Intrigue as authorities tried to cover up danger of Three Mile Island nuclear accident
Gordon MacLeod had, in his words, “recommended and, on the next day, urged the governor in the strongest possible terms to call for the departure of pregnant women and young children from an area within five miles of the Three Mile Island plant.”
`Gordon,’ the governor said, `I’m going to have to ask for your resignation.'”
People Died at Three Mile Island http://www.ratical.org radiation/KillingOurOwn/KOO14.html Gordon MacLeod sat across from the governor of Pennsylvania. It was October 9, 1979. MacLeod had been state secretary of health since twelve days prior to the accident at Three Mile Island.
A tall, trim Bostonian, MacLeod was a lifelong Republican who had served in Richard Nixon’s Department of Health, Education, and Welfare. As both a medical doctor and an engineer he had moved from a research fellowship at Harvard Medical School to a chairmanship at the University of Pittsburgh’s Graduate School of Public Health.
In 1979 Governor Richard Thornburgh, a neighbor of MacLeod’s, had urged him to take charge of the state’s Department of Health, which was in disarray. MacLeod had resisted, but finally agreed, with the understanding he would serve just two years, then return to academia.
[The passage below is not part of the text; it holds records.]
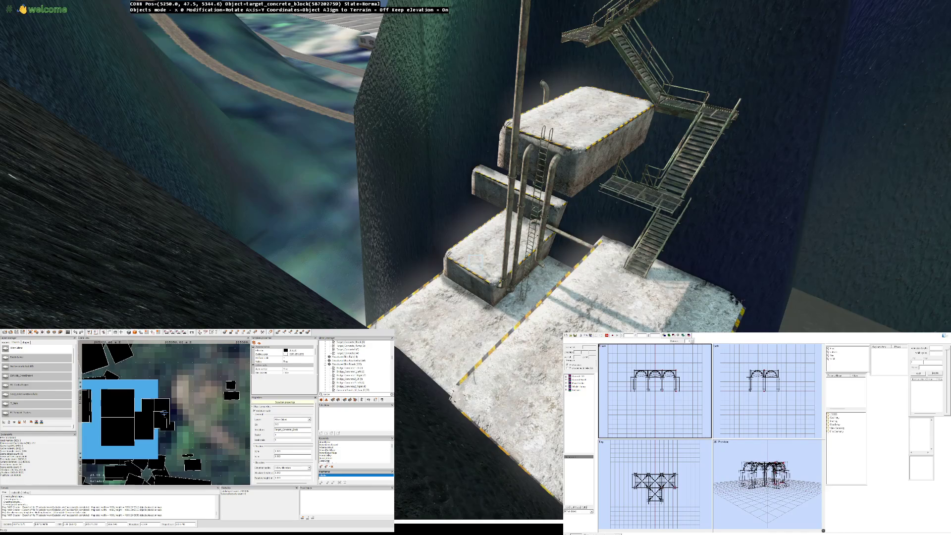
key("Left")
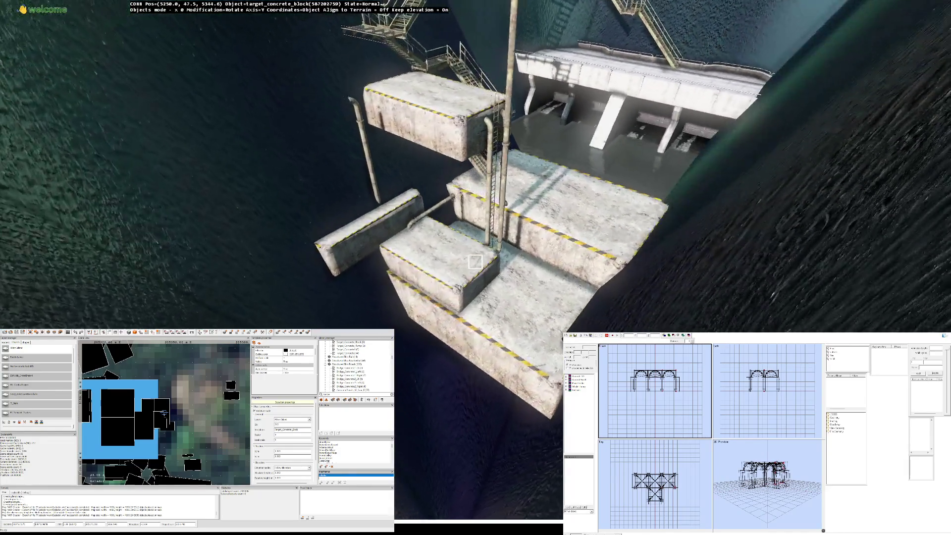
key("Right")
key("Down")
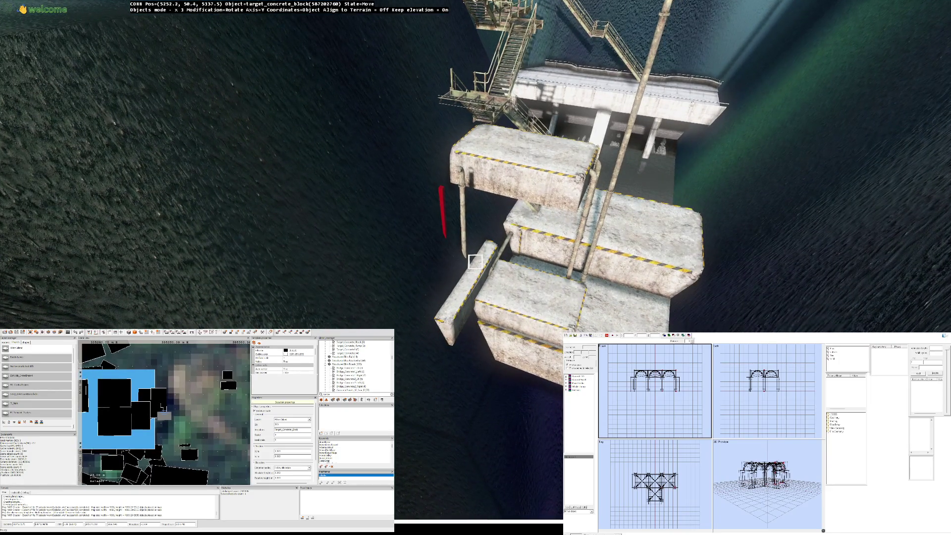
Step: Raise the small block and carry it under the ledges, dropping it as an extra step below the pipes
key("Page_Up")
key("Up")
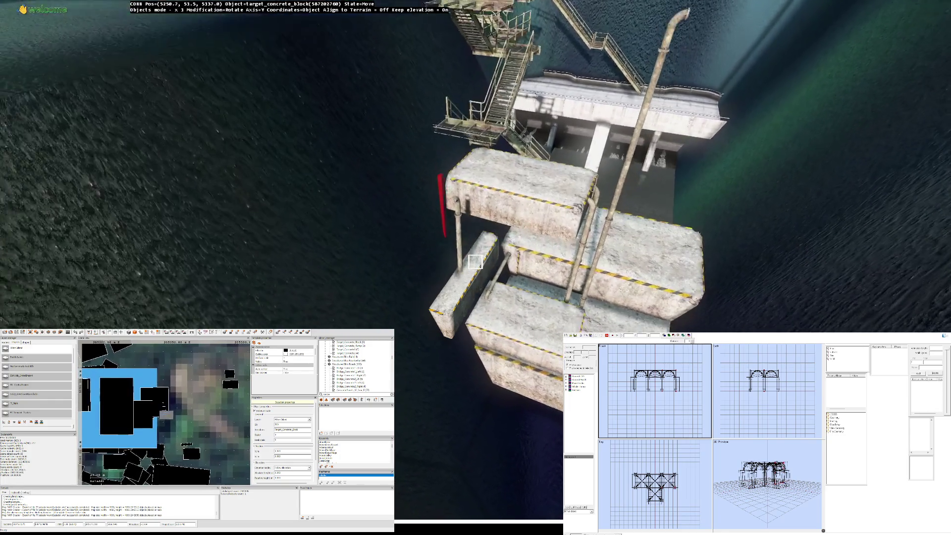
key("Up")
key("Up")
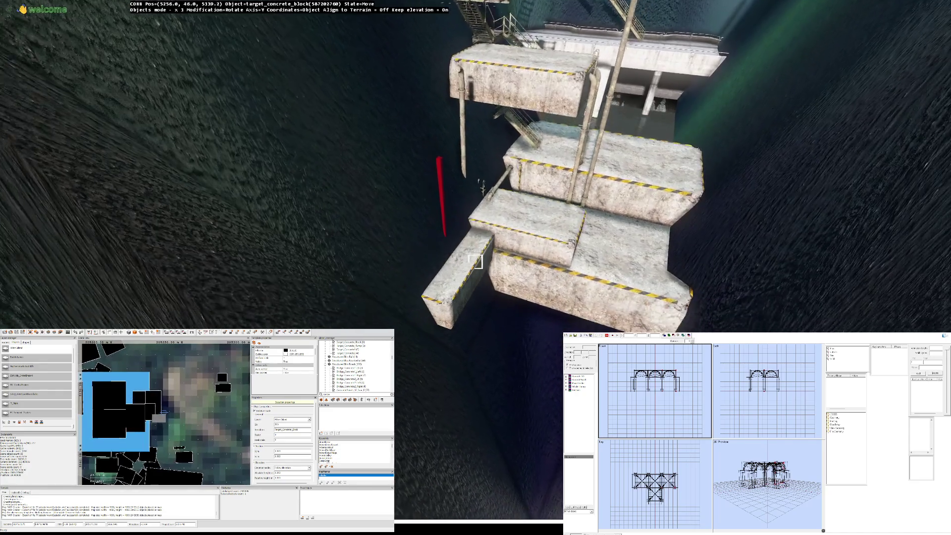
key("Up")
key("Up")
key("Up")
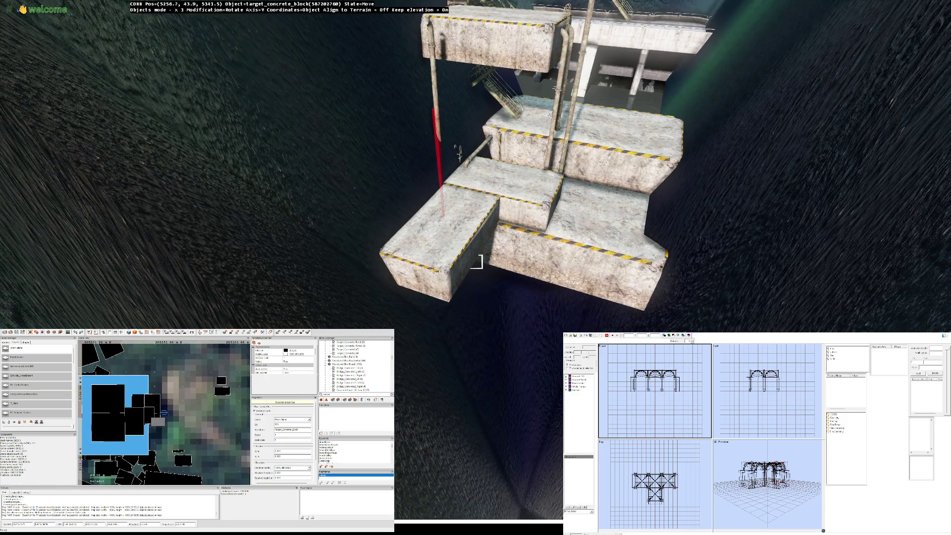
key("Down")
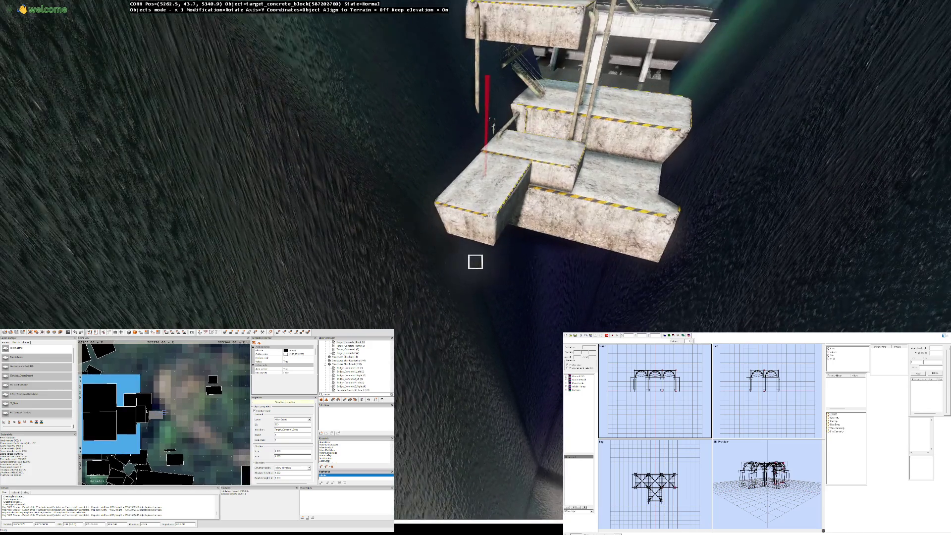
Step: Orbit around the stacked ledges to check the new step's placement beside the dam
key("Up")
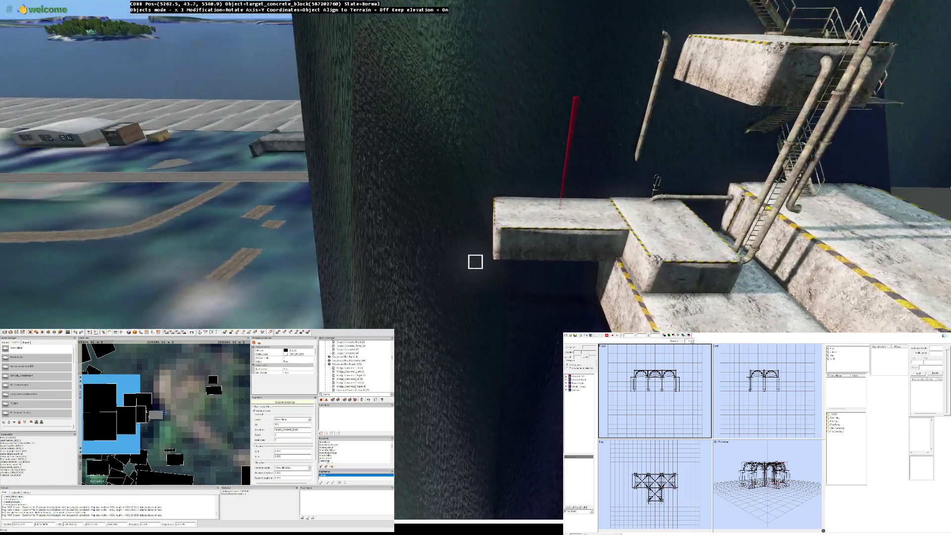
key("Left")
key("Down")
Now, eight months later, as controversy still raged over how much radiation had been released at Three Mile Island, the governor’s office called the secretary of health for a conference. The meeting began with some small talk, MacLeod told us a year later. And then Thornburgh got to the point. “`Gordon,’ the governor said, `I’m going to have to ask for your resignation.'”
“I just sat there,” MacLeod told us, “stunned. After going to all that trouble to get me to come on board, he was now telling me to leave after just eight months because things were `just not working out.'”[1]
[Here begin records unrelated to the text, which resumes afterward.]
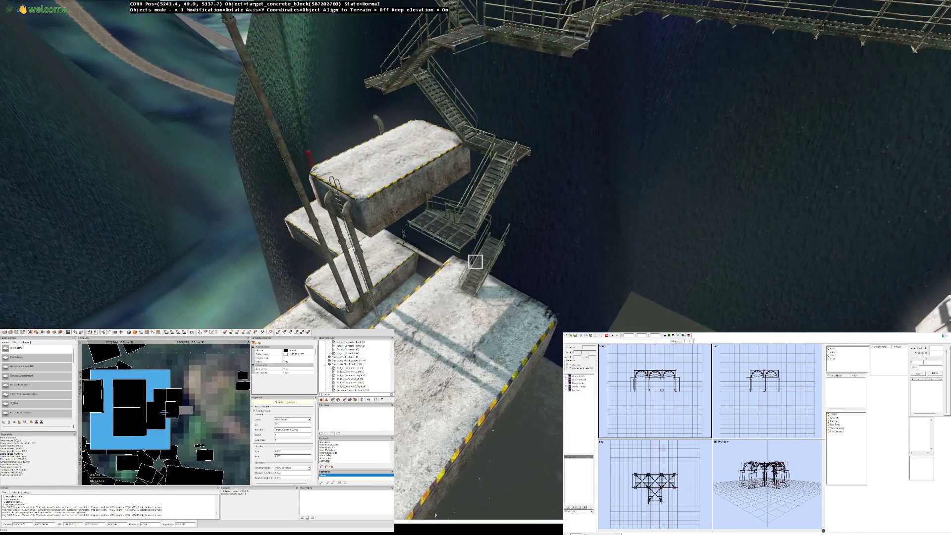
key("Down")
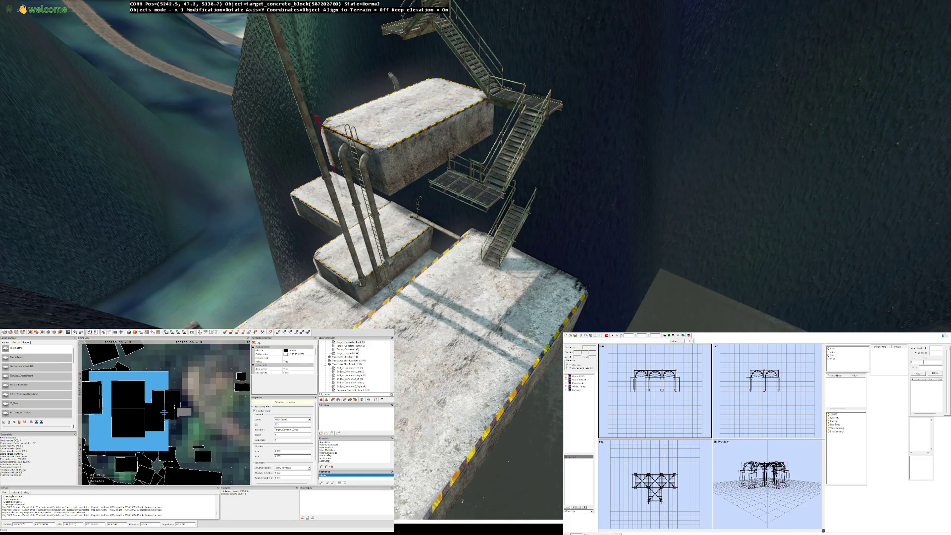
key("Down")
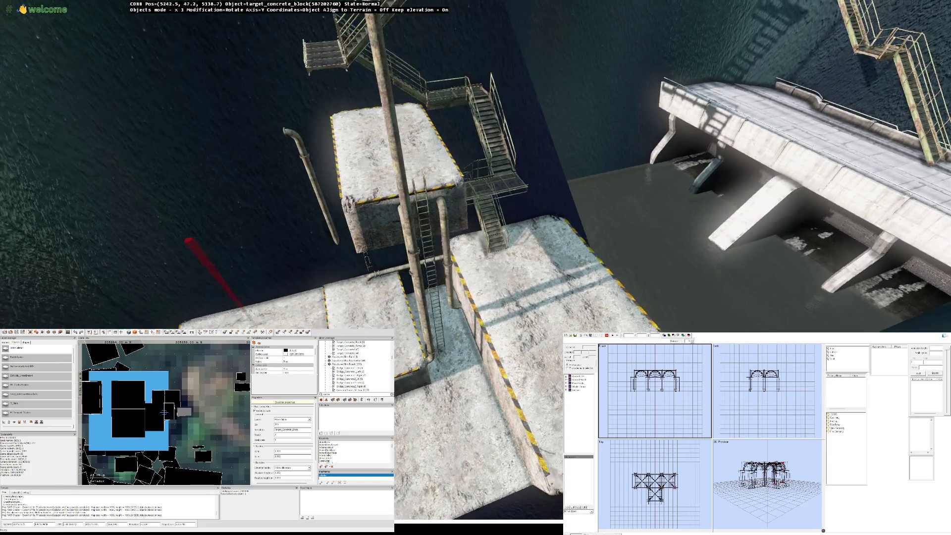
Step: View the stacked blocks from another side
key("Down")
Thornburgh’s public explanation for MacLeod’s firing was a “difference in institutional style.” But the state media had other ideas. As the UPI reported it, MacLeod had been “state government’s harshest critic of the way the Thornburgh administration responded to the Three Mile Island accident. And that may have been why he was fired.” Indeed, MacLeod’s problems with Thornburgh had begun on March 29, the day after news of radioactive releases from TMI began to spread. MacLeod had, in his words, “recommended and, on the next day, urged the governor in the strongest possible terms to call for the departure of pregnant women and young children from an area within five miles of the Three Mile Island plant.” MacLeod told us later that if he had a chance to do it over, he would also have urged the departure of children in puberty, who are also extraordinarily radiation-sensitive.
But the state’s nuclear engineers and radiation health physicists disagreed with MacLeod, and they told the governor there was no need for an evacuation. Initially Thornburgh advised area residents to stay indoors, but said nothing about evacuating.[3]
Meanwhile Dr. Ernest Sternglass had gone to Harrisburg the day after the accident. After testing on his own and finding high radiation levels, he urged that the state evacuate pregnant women and small children. He was worried in particular that I-131 doses could prove devastating to the small children and infants in utero who were particularly vulnerable to miscarriages, stillbirths, malformations, childhood leukemias, and other radiation-linked problems. Thornburgh publicly charged Sternglass with being an alarmist and stood firm in his refusal to call for an evacuation.
That night the state’s Department of Environmental Resources announced that because the holding tanks at TMI were overloaded with radioactive liquids, Met Ed had been flushing them for hours into the Susquehanna River. No one had bothered to notify communities downstream that were continuing to draw their drinking water from the river.[4]
Finally Thornburgh asked NRC chairman Joseph Hendrie, a nuclear engineer, what he would do if he had a pregnant wife in the area. Hendrie replied that he would get her out “because we don’t know what is going to happen.”
Thornburgh then decided to do what MacLeod had quietly urged and what he had attacked Ernest Sternglass for publicly suggesting. At noon on March 30–two days after the start of the accident–he announced that he was “advising those who may be particularly susceptible to the effects of radiation, that is, pregnant Women and pre-school-age children, to leave the area within a 5-mile radius of the Three Mile Island facility until further notice.”